INSTRUCTIONS TO FOLLOW: Copy exactly, please, each line of the data below until the line that contains "902 779 2684" has been copied, beginning at the top.

[SOURCE MATERIAL Boundary: Start]

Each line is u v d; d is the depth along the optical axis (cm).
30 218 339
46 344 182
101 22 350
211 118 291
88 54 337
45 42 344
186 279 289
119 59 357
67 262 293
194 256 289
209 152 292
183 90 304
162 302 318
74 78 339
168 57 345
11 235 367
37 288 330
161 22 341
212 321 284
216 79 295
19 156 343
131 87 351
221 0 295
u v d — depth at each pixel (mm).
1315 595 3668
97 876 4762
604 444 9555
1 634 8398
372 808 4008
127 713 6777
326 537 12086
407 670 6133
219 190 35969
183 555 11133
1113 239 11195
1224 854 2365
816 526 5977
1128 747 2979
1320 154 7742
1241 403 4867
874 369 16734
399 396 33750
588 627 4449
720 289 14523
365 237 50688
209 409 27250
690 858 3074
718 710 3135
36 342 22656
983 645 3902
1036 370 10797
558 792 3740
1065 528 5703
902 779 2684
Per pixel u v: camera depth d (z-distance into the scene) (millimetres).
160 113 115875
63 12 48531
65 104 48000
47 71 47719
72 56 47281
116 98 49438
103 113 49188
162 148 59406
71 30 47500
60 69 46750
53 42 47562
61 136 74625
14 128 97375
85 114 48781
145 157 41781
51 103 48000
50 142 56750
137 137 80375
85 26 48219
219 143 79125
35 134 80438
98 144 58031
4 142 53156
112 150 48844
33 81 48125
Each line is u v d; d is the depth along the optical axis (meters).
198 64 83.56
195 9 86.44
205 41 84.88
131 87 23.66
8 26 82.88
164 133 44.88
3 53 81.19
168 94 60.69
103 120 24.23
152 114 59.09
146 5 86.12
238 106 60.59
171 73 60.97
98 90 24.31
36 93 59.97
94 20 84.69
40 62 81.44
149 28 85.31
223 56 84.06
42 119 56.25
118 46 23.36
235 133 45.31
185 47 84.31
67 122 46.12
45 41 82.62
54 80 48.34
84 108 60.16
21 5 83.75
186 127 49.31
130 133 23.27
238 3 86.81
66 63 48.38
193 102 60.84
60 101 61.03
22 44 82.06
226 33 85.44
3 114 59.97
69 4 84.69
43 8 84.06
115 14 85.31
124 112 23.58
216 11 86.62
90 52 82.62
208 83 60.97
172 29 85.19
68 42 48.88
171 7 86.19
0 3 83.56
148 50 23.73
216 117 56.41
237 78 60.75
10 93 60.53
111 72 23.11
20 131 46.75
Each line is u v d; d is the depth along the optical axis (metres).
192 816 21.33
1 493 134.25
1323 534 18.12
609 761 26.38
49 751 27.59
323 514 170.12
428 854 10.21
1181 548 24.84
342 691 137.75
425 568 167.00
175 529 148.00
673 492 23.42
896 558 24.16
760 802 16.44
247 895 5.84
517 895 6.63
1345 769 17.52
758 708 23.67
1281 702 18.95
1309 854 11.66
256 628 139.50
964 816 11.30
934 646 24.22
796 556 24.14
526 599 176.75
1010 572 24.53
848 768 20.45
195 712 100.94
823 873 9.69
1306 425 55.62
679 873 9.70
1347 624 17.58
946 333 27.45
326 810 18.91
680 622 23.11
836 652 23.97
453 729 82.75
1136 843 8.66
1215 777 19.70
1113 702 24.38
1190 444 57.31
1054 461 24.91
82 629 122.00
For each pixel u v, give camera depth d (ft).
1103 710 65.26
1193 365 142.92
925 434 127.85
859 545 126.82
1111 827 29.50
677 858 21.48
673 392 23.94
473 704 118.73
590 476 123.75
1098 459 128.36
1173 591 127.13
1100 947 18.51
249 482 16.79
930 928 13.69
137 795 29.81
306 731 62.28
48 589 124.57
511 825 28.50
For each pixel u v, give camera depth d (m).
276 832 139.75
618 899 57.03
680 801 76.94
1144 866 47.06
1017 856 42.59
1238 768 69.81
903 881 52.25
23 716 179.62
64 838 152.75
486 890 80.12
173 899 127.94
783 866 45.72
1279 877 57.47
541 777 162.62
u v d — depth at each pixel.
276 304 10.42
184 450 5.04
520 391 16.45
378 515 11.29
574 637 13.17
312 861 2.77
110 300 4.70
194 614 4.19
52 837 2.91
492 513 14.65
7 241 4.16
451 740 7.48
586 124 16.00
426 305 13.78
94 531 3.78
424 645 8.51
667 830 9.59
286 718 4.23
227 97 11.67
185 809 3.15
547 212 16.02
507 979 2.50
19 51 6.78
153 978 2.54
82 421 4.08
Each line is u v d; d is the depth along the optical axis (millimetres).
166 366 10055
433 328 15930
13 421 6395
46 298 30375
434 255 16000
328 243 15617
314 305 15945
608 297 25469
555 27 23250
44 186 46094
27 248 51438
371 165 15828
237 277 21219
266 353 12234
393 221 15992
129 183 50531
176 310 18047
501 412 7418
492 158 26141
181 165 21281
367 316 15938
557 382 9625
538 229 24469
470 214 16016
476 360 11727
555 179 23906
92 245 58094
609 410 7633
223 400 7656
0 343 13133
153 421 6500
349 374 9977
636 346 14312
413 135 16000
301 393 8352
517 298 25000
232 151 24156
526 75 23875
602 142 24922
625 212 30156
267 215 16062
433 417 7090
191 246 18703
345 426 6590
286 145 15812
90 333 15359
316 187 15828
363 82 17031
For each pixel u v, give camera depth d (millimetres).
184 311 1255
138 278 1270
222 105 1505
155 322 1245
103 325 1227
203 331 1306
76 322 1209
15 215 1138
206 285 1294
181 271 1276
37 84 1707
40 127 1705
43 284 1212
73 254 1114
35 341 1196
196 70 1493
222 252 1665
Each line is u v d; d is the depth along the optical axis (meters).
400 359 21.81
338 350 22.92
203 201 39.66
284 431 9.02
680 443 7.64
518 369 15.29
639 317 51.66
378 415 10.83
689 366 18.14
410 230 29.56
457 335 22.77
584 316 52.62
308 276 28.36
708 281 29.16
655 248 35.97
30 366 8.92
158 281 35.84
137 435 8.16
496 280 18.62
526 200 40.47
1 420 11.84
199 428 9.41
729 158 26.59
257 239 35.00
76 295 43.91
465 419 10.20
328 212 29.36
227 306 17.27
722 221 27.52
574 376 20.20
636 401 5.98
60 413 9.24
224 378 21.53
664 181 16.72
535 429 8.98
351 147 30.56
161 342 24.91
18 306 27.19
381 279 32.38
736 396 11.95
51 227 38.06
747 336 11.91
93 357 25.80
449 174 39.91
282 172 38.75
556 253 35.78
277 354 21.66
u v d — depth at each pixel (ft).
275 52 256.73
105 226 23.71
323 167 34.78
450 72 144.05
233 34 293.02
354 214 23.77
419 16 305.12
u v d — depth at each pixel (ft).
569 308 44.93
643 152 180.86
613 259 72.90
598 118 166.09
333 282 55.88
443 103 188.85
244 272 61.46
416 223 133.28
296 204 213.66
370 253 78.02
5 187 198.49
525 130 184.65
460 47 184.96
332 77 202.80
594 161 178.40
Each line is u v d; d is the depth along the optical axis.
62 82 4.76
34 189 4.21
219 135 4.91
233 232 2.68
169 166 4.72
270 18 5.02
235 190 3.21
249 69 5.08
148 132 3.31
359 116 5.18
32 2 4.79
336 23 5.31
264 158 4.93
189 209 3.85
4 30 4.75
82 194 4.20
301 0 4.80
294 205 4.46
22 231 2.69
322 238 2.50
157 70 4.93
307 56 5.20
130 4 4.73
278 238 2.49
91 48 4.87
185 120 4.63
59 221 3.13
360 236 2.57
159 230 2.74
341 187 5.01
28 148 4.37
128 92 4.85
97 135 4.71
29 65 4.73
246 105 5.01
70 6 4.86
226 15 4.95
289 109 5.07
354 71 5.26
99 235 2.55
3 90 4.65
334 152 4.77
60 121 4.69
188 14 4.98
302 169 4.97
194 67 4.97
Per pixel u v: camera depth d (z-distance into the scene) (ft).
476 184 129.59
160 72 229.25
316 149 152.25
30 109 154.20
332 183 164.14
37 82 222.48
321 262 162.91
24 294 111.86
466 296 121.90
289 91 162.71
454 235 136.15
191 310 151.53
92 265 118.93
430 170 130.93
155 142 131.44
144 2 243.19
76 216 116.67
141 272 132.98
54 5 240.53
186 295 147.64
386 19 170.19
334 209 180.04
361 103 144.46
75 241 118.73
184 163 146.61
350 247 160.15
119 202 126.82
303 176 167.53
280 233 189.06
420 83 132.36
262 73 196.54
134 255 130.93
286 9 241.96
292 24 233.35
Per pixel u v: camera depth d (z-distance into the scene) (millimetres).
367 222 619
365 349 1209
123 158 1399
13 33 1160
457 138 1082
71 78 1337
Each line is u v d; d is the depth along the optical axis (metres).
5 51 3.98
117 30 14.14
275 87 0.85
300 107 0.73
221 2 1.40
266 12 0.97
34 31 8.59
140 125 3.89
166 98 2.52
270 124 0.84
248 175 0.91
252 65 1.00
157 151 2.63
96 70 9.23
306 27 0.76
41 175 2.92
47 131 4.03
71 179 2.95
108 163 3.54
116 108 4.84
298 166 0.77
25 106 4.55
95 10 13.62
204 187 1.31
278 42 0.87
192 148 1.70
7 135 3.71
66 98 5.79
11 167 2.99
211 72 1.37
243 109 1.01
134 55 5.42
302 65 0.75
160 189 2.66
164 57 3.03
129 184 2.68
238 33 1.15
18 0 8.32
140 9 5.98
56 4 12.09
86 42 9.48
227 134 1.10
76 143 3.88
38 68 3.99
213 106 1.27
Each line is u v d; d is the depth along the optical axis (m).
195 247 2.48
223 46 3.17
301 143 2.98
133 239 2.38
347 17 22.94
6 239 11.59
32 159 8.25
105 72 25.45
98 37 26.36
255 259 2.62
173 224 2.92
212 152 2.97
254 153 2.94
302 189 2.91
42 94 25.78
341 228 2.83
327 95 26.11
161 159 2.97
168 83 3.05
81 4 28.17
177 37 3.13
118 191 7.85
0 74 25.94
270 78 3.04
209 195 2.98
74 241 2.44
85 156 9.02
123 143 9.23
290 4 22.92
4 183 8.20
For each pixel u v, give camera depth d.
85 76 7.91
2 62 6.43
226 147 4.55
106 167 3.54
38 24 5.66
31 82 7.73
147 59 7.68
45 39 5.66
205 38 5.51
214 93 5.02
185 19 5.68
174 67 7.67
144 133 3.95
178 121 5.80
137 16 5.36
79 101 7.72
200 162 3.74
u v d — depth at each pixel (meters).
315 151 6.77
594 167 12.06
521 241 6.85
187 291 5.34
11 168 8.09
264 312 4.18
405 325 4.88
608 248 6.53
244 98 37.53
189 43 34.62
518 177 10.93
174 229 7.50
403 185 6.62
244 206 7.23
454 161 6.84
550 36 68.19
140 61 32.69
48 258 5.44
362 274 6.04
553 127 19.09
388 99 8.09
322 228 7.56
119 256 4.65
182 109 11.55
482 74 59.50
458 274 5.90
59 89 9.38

[SOURCE MATERIAL Boundary: End]

ANSWER SECTION:
Each line is u v d; d is the depth along the optical axis (cm).
30 218 339
46 344 182
101 22 350
211 118 291
88 54 337
45 42 344
186 279 289
119 59 357
67 262 293
194 256 289
209 152 292
183 90 304
162 302 318
74 78 339
168 57 345
11 235 367
37 288 330
161 22 341
212 321 284
216 79 295
19 156 343
131 87 351
221 0 295
u v d — depth at each pixel (mm).
1315 595 3668
97 876 4762
604 444 9555
1 634 8398
372 808 4008
127 713 6777
326 537 12086
407 670 6133
219 190 35969
183 555 11133
1113 239 11195
1224 854 2365
816 526 5977
1128 747 2979
1320 154 7742
1241 403 4867
874 369 16734
399 396 33750
588 627 4449
720 289 14523
365 237 50688
209 409 27250
690 858 3074
718 710 3135
36 342 22656
983 645 3902
1036 370 10797
558 792 3740
1065 528 5703
902 779 2684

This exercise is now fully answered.